> TO-DO ITEM
Leave the pictures out and print every record below exactly as it stands.

> GIVEN RECORDS

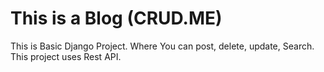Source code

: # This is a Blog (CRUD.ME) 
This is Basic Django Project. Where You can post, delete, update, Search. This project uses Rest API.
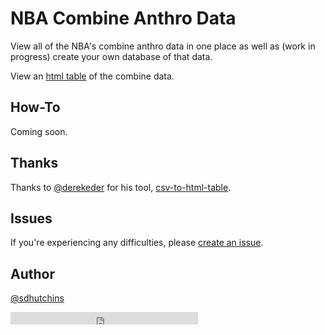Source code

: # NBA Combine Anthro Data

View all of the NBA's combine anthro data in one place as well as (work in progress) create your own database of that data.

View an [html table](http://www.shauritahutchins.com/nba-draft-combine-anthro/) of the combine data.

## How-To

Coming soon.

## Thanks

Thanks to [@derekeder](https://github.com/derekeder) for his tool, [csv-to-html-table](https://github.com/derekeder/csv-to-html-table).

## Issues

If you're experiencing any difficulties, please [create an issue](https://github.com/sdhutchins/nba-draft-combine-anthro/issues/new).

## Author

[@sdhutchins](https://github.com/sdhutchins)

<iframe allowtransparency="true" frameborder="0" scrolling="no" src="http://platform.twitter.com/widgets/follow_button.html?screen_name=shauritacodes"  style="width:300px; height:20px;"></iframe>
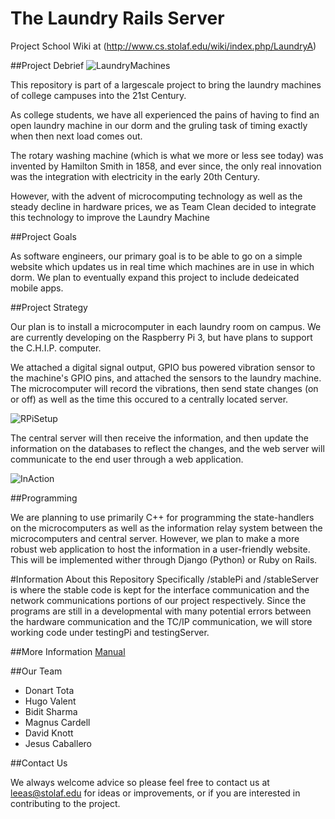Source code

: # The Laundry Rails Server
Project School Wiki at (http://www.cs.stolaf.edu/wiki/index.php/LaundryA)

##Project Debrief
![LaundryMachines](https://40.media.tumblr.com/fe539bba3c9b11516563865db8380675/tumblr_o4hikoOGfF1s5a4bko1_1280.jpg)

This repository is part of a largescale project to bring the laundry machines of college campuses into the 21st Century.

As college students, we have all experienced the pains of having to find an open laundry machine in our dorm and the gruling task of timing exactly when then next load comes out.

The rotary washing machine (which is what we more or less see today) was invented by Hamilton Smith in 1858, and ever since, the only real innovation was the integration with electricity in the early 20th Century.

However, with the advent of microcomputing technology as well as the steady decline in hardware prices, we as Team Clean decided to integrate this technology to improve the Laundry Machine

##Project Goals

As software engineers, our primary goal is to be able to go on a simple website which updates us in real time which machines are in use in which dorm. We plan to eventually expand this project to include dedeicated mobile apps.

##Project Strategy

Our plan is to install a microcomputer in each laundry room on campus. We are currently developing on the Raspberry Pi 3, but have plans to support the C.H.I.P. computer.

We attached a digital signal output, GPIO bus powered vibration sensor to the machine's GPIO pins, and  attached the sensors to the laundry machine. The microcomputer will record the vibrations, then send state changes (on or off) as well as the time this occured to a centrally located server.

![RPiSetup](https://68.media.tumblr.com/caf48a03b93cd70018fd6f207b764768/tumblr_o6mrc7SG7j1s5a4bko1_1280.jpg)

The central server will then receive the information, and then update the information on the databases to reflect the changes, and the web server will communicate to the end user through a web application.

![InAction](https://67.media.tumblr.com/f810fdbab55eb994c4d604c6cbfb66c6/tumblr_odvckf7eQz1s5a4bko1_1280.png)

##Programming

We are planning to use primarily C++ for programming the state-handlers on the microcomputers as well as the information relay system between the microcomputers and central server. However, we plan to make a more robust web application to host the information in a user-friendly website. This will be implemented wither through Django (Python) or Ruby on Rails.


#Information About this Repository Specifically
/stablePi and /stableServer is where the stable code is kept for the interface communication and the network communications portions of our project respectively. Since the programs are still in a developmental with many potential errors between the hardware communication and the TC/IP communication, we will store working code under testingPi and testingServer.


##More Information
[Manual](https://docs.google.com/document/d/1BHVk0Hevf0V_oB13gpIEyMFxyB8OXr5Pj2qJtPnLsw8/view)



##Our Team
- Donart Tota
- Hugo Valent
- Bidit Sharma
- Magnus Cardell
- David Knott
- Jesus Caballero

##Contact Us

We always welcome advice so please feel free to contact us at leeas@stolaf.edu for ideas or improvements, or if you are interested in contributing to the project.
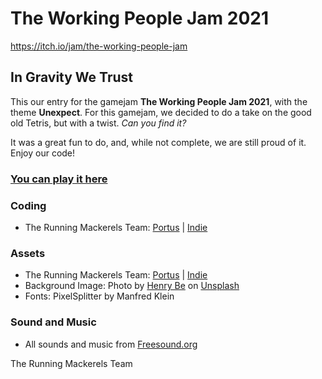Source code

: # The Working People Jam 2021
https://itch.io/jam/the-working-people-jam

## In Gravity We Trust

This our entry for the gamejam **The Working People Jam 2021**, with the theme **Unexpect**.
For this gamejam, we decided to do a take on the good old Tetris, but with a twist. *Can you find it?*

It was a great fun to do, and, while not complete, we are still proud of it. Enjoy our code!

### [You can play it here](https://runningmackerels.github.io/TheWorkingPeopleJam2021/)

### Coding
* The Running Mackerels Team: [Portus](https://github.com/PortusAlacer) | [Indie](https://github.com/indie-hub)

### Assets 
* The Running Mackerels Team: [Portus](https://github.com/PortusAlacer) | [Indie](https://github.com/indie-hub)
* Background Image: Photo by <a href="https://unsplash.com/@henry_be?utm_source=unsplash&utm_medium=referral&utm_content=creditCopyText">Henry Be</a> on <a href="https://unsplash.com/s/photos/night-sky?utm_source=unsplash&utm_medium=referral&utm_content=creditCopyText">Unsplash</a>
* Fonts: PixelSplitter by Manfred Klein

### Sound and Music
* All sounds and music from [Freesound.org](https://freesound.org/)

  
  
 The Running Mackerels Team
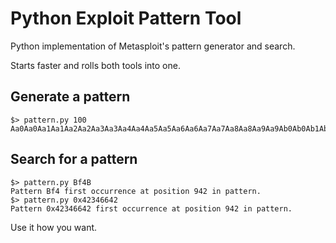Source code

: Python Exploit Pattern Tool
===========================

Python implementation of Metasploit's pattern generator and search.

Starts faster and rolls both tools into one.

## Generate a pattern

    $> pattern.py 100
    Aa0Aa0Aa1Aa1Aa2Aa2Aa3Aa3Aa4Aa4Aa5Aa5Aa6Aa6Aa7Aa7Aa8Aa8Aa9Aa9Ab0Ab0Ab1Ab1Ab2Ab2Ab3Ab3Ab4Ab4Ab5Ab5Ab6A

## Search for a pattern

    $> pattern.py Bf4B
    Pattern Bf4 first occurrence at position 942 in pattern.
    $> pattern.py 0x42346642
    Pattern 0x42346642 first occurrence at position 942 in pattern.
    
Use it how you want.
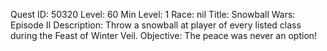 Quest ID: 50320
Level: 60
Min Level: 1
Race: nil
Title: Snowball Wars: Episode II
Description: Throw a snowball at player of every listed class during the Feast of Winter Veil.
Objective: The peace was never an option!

> RESPONSE AREA
Source code

: # This is a Blog (CRUD.ME) 
This is Basic Django Project. Where You can post, delete, update, Search. This project uses Rest API.
Source code

: # NBA Combine Anthro Data

View all of the NBA's combine anthro data in one place as well as (work in progress) create your own database of that data.

View an [html table](http://www.shauritahutchins.com/nba-draft-combine-anthro/) of the combine data.

## How-To

Coming soon.

## Thanks

Thanks to [@derekeder](https://github.com/derekeder) for his tool, [csv-to-html-table](https://github.com/derekeder/csv-to-html-table).

## Issues

If you're experiencing any difficulties, please [create an issue](https://github.com/sdhutchins/nba-draft-combine-anthro/issues/new).

## Author

[@sdhutchins](https://github.com/sdhutchins)

<iframe allowtransparency="true" frameborder="0" scrolling="no" src="http://platform.twitter.com/widgets/follow_button.html?screen_name=shauritacodes"  style="width:300px; height:20px;"></iframe>
Source code

: # The Laundry Rails Server
Project School Wiki at (http://www.cs.stolaf.edu/wiki/index.php/LaundryA)

##Project Debrief
![LaundryMachines](https://40.media.tumblr.com/fe539bba3c9b11516563865db8380675/tumblr_o4hikoOGfF1s5a4bko1_1280.jpg)

This repository is part of a largescale project to bring the laundry machines of college campuses into the 21st Century.

As college students, we have all experienced the pains of having to find an open laundry machine in our dorm and the gruling task of timing exactly when then next load comes out.

The rotary washing machine (which is what we more or less see today) was invented by Hamilton Smith in 1858, and ever since, the only real innovation was the integration with electricity in the early 20th Century.

However, with the advent of microcomputing technology as well as the steady decline in hardware prices, we as Team Clean decided to integrate this technology to improve the Laundry Machine

##Project Goals

As software engineers, our primary goal is to be able to go on a simple website which updates us in real time which machines are in use in which dorm. We plan to eventually expand this project to include dedeicated mobile apps.

##Project Strategy

Our plan is to install a microcomputer in each laundry room on campus. We are currently developing on the Raspberry Pi 3, but have plans to support the C.H.I.P. computer.

We attached a digital signal output, GPIO bus powered vibration sensor to the machine's GPIO pins, and  attached the sensors to the laundry machine. The microcomputer will record the vibrations, then send state changes (on or off) as well as the time this occured to a centrally located server.

![RPiSetup](https://68.media.tumblr.com/caf48a03b93cd70018fd6f207b764768/tumblr_o6mrc7SG7j1s5a4bko1_1280.jpg)

The central server will then receive the information, and then update the information on the databases to reflect the changes, and the web server will communicate to the end user through a web application.

![InAction](https://67.media.tumblr.com/f810fdbab55eb994c4d604c6cbfb66c6/tumblr_odvckf7eQz1s5a4bko1_1280.png)

##Programming

We are planning to use primarily C++ for programming the state-handlers on the microcomputers as well as the information relay system between the microcomputers and central server. However, we plan to make a more robust web application to host the information in a user-friendly website. This will be implemented wither through Django (Python) or Ruby on Rails.


#Information About this Repository Specifically
/stablePi and /stableServer is where the stable code is kept for the interface communication and the network communications portions of our project respectively. Since the programs are still in a developmental with many potential errors between the hardware communication and the TC/IP communication, we will store working code under testingPi and testingServer.


##More Information
[Manual](https://docs.google.com/document/d/1BHVk0Hevf0V_oB13gpIEyMFxyB8OXr5Pj2qJtPnLsw8/view)



##Our Team
- Donart Tota
- Hugo Valent
- Bidit Sharma
- Magnus Cardell
- David Knott
- Jesus Caballero

##Contact Us

We always welcome advice so please feel free to contact us at leeas@stolaf.edu for ideas or improvements, or if you are interested in contributing to the project.
Source code

: # The Working People Jam 2021
https://itch.io/jam/the-working-people-jam

## In Gravity We Trust

This our entry for the gamejam **The Working People Jam 2021**, with the theme **Unexpect**.
For this gamejam, we decided to do a take on the good old Tetris, but with a twist. *Can you find it?*

It was a great fun to do, and, while not complete, we are still proud of it. Enjoy our code!

### [You can play it here](https://runningmackerels.github.io/TheWorkingPeopleJam2021/)

### Coding
* The Running Mackerels Team: [Portus](https://github.com/PortusAlacer) | [Indie](https://github.com/indie-hub)

### Assets 
* The Running Mackerels Team: [Portus](https://github.com/PortusAlacer) | [Indie](https://github.com/indie-hub)
* Background Image: Photo by <a href="https://unsplash.com/@henry_be?utm_source=unsplash&utm_medium=referral&utm_content=creditCopyText">Henry Be</a> on <a href="https://unsplash.com/s/photos/night-sky?utm_source=unsplash&utm_medium=referral&utm_content=creditCopyText">Unsplash</a>
* Fonts: PixelSplitter by Manfred Klein

### Sound and Music
* All sounds and music from [Freesound.org](https://freesound.org/)

  
  
 The Running Mackerels Team
Source code

: Python Exploit Pattern Tool
===========================

Python implementation of Metasploit's pattern generator and search.

Starts faster and rolls both tools into one.

## Generate a pattern

    $> pattern.py 100
    Aa0Aa0Aa1Aa1Aa2Aa2Aa3Aa3Aa4Aa4Aa5Aa5Aa6Aa6Aa7Aa7Aa8Aa8Aa9Aa9Ab0Ab0Ab1Ab1Ab2Ab2Ab3Ab3Ab4Ab4Ab5Ab5Ab6A

## Search for a pattern

    $> pattern.py Bf4B
    Pattern Bf4 first occurrence at position 942 in pattern.
    $> pattern.py 0x42346642
    Pattern 0x42346642 first occurrence at position 942 in pattern.
    
Use it how you want.
 Quest ID: 50320
Level: 60
Min Level: 1
Race: nil
Title: Snowball Wars: Episode II
Description: Throw a snowball at player of every listed class during the Feast of Winter Veil.
Objective: The peace was never an option!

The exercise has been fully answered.